All these companies brag about being hyperscalers and cannot scale github.
Similarly, i see google releasing advancement after advancement in LLM yet i see antigravity sub where people are crying all time.
cyanydeez 2 hours ago ago

double entendre: Is it load based or github-employee based that weekends are sparser.
or just a multifactor of both.

[-]
- globular-toast 2 hours ago ago
  
  Didn't they blame "AI" for the increased load?
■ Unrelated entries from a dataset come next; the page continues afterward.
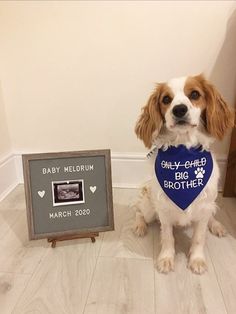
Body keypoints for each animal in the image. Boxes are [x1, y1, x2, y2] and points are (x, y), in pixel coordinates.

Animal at [133, 75, 234, 274]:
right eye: (166, 99)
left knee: (211, 217)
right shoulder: (163, 209)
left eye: (194, 94)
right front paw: (166, 258)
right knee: (139, 212)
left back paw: (217, 225)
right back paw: (140, 225)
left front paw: (197, 260)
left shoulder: (204, 206)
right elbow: (167, 237)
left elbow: (199, 237)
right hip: (149, 208)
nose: (179, 109)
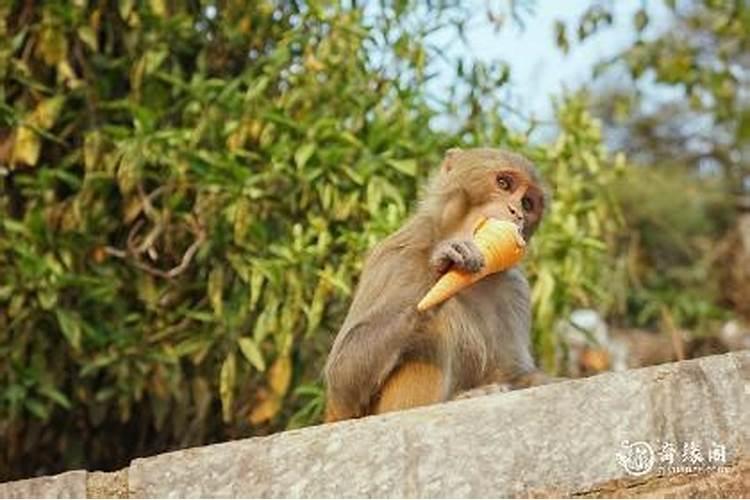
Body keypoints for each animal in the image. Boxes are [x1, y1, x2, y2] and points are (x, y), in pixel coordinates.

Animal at [326, 147, 556, 422]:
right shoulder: (394, 258)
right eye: (503, 183)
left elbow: (516, 374)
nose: (517, 213)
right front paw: (439, 272)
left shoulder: (516, 290)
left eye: (528, 203)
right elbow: (342, 383)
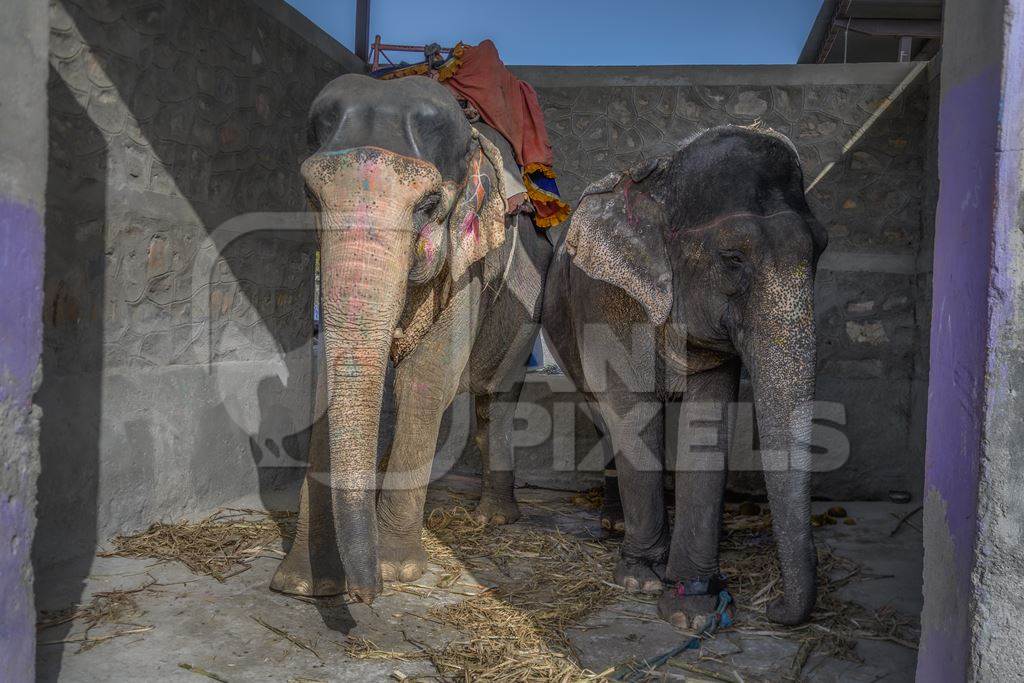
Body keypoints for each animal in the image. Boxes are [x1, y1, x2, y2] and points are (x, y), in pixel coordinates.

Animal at [274, 72, 552, 602]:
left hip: (528, 308)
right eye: (311, 196)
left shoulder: (469, 265)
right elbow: (327, 378)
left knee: (496, 398)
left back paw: (494, 518)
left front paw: (395, 570)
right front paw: (303, 583)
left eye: (429, 205)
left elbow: (425, 380)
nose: (365, 595)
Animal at [544, 125, 823, 626]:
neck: (662, 183)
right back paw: (615, 526)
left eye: (823, 247)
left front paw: (691, 606)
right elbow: (631, 408)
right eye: (732, 257)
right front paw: (640, 579)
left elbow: (706, 423)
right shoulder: (609, 298)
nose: (772, 607)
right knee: (603, 415)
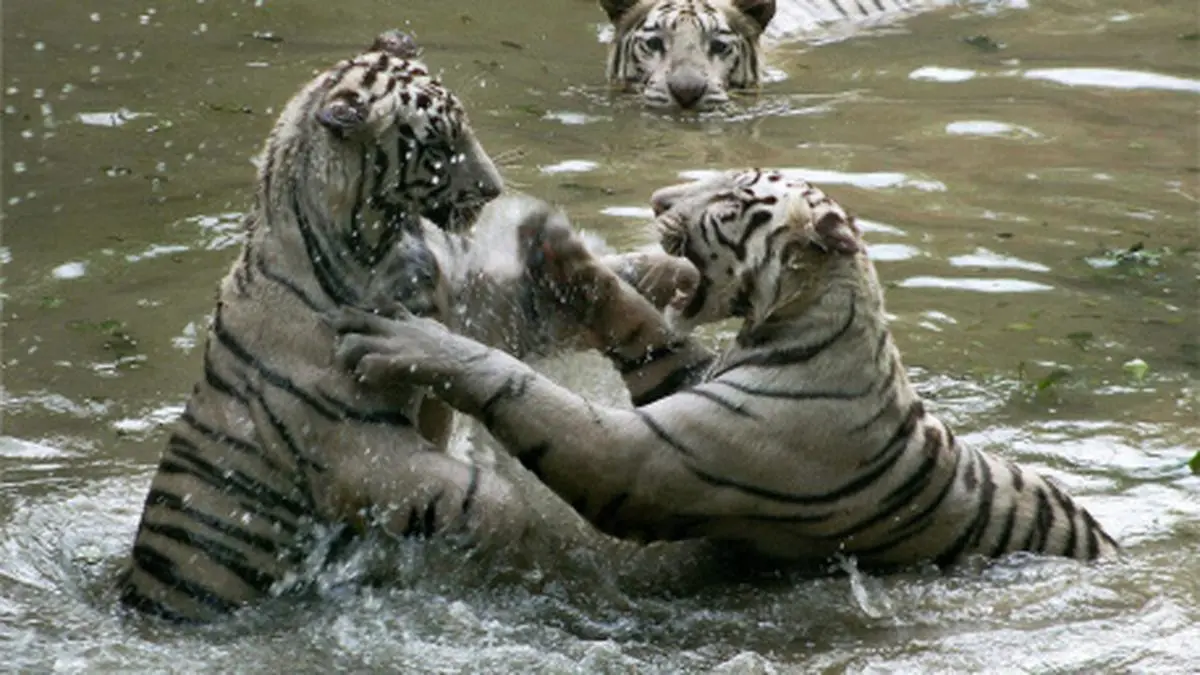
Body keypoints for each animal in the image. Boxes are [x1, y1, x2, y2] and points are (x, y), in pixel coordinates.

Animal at [117, 29, 697, 623]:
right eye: (438, 145)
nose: (492, 189)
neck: (382, 242)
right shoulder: (357, 449)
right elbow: (490, 499)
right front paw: (523, 547)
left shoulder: (469, 308)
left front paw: (652, 270)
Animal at [331, 168, 1122, 570]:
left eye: (733, 199)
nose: (656, 199)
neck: (790, 324)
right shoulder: (680, 377)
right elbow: (642, 326)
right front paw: (561, 253)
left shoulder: (648, 461)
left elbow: (530, 394)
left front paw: (401, 342)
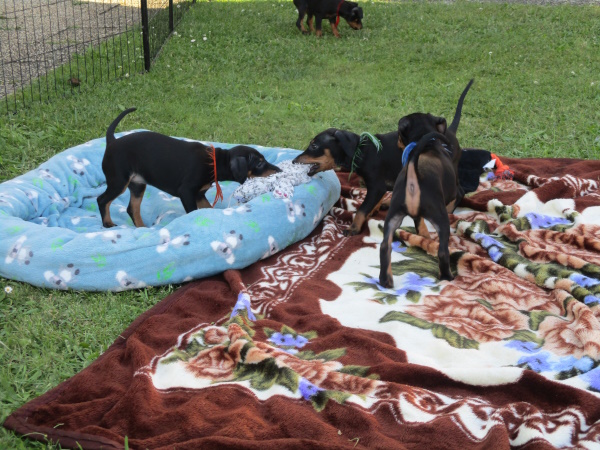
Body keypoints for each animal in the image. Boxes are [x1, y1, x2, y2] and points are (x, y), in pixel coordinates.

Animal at [98, 108, 281, 228]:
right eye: (259, 163)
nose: (280, 170)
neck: (214, 162)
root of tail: (112, 142)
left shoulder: (199, 194)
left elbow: (208, 209)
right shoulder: (186, 192)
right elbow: (193, 212)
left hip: (137, 184)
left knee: (132, 209)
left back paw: (143, 229)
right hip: (118, 181)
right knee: (102, 200)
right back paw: (108, 224)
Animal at [378, 80, 474, 287]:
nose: (397, 142)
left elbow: (419, 223)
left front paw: (423, 234)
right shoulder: (453, 189)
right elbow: (457, 196)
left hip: (393, 217)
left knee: (384, 247)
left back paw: (386, 280)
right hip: (440, 218)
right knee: (443, 251)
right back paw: (447, 277)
I'm not sure why AI usage would be more during the week than the weekend, but it could be.
  It does look like Friday outages were a bit rarer, which could be due to having a "no deployments on Friday" rule.
  
  [-]
  - mirekrusin 2 hours ago ago
    
    From the chart it seems they should have policy to deploy on weekends only.
- Shoetp 2 hours ago ago
  
  Yes
airstrike 2 hours ago ago

can you correlate this to data on # of commits, actions, etc?
WesSouza an hour ago ago

Well done.
ramon156 2 hours ago ago

Please tell me this makes sense
This website has no overused ai-generated animations and... I quite enjoy it. The original website[1] has a fade-in animation, big round cards, shadows, all the jazz you can think of, it's there.
This site is very readable, very honest and sober. I don't need to sift through buzzwords to figure out tiny details.
Thank you, OP!
1: https://mrshu.github.io/github-statuses/
philprx 2 hours ago ago

"Good job, Microsoft, amazing uptime."
rvz an hour ago ago

Another reminder that a self hosted git repository would have more uptime than GitHub and centralizing everything to GitHub was a very bad idea. [0]
[0] https://news.ycombinator.com/item?id=22867803
Fokamul 2 hours ago ago

Clearly their team needs more LLM usage.